Quant au fameux concile de Jérusalem avec sa célèbre formule « Nous et l’Esprit-Saint avons décidé que », il accouche déjà d’une cote mal taillée : comme on ne saurait aller contre la Volonté de Dieu, on ne va pas déclarer impurs ce que Lui a déclaré pur, il n’y a aucun homme ni aucun aliment intrinsèquement impur. L’homme ne le devient que par ce qui sort de son cœur et l’aliment ne le devient que par ce que l’on investit sur lui. Si donc on le sacrifie aux idoles, comme il s’agit de ne pas faire scandale, on n’ira pas dire qu’on peut le consommer et même on interdira les aliments sacrifiés aux idoles. Mais pour faire bonne mesure, on s’abstiendra aussi, à l’exemple de saint Pierre, de manger ostensiblement des aliments sacrifiés selon les anciennes prescriptions de la loi.
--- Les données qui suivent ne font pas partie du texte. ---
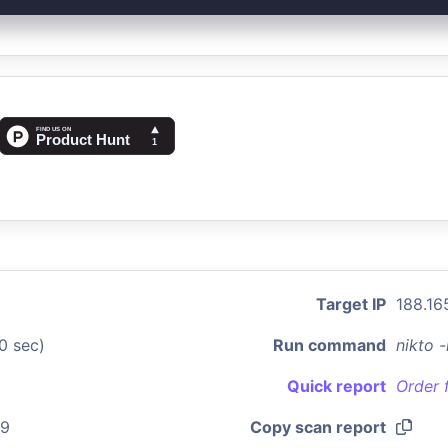
Target IP
188.16
0 sec)
Run command
nikto 
Quick report
Order 
09
Copy scan report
On ne prescrira pas l’abolition de tous les interdits alimentaires pas plus que, dans un autre ordre d’i’idées, on n’ira ouvertement jusqu’à se prononcer contre l’interdiction de l’esclavage même parmi les chrétiens, mais on fera pratiquement jeu égal entre les aliments Cacher et les aliments sacrifiés aux idoles pour ne satisfaire ni les juifs ni les païens, et on fera grief à saint Pierre de préférer manger avec ses anciens coreligionnaires.

 

Donc est-ce que le judéo-christianisme universel de l’apôtre des gentils ou des païens est plus libérateur que la nostalgie identitaire du judaïsme de saint Pierre, disciple du Christ déjà en son humanité, faisant la part des rites, des cultures et d’un certain nationalisme ? J’aurais tendance à parier que, si c’était le judaïsme identitaire et converti de saint Pierre qui l’avait emporté contre le néo-judaïsme universel et chrétien de saint Paul, cette deuxième colonne du catholicisme,  il y aurait eu moins d’antichristianisme juif et par suite d’antijudaïsme chrétien même si on ne peut pas refaire l’histoire, mais cette intuition me conforte dans mon amour du catholicisme qui, prolongement du judaïsme, n’aurait pas eu à faire le chemin à l’envers d’un dialogue rouvert entre juifs et chrétiens après une catastrophe génocidaire, mais aurait peut-être fait l’économie de l’antijudaïsme patristique et aurait suscité moins de réactions antichrétiennes des communautés juives qui n’auraient pas vu dans cette montée d’une extension insolite de leur religion la même menace impérialiste pour employer une expression anachronique, même s’ils n’auraient pas pu manquer de dénoncer une dérive idolâtrique dans la reconnaissance d’un Messie qui permettait d’invoquer pour être sauvé un autre Nom que celui du Dieu unique que confessait leur monothéisme intransigeant après la séparation de l’elohïsme et du yahvisme.

 

Et puisque le christianisme pétrinien mais non pas pétrifié se serait assumé comme prolongement du judaïsme sans agressivité envers celui-ci en tant que religion ni à l’encontre de ses composantes humaines, il n’aurait pas dû procéder au reniement de la théorie de la substitution, reniement qui, pour le coup, en posant deux alliances parallèles et parallèlement salvifiques, constitue une trahison indéniable, non pas du message évangélique, mais de la messianité de Jésus-Christ.